- Minimize some objection function J(theta).
- Update parameters in opposite direction of the gradient of J.
Variants:
- Batch gradient descent: the original, computes loss over whole training dataset at a time.
- Stochastic gradient descent: one per example.
- Mini-batch gradient descent.
Batch gradient descent:
- Guaranteed to converge to the global minimum for convex.
- Local minimum for non-convex.
Stochastic gradient descent:
- It is stochastic = random.
- SGD performs a parameter update for each training example.
- Advantage: enables it to jump to a new and potentially better local minima.
- Side effect: complicates convergence.
Mini-batch gradient descent:
- Best of both worlds.
- Reduces variance of parameter updates.
- More stable convergence.
- Algorithm of choice for NN training.
- Can use some neat optimisations: GPU matrix factorisation.
- Learning rate "schedules" reduce etha at preset times
- Not all the features have the same variance.
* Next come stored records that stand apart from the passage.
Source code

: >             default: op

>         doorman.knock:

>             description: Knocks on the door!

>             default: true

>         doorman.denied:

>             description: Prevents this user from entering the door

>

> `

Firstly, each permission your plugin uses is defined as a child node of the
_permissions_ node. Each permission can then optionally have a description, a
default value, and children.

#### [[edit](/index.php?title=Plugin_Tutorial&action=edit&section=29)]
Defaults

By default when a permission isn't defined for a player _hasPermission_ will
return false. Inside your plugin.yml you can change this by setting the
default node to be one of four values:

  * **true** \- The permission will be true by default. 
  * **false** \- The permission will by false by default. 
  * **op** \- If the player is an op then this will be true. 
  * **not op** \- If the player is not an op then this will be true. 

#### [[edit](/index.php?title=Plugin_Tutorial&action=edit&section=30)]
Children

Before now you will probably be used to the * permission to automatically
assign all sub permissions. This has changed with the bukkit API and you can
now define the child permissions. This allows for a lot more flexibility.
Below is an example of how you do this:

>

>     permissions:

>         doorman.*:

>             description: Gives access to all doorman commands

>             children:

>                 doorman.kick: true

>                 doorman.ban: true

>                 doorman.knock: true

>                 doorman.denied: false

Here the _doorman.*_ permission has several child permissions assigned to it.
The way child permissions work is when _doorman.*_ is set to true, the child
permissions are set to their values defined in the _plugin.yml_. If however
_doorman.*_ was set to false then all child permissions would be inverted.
A universal learning rate doesn't make sense here.
- Saddle points are challenging: many local minima.
Gradient descent optimization:
- Momentum
- Adagrad
- Adadelta
- RMSprop
Momentum optimisation:
- Problems with "ravines" aka parts of space where one dimension varies way more than the other.
- It is like adding air resistance.
Adam optimisation:
- Adaptative Moment Estimation (Adam).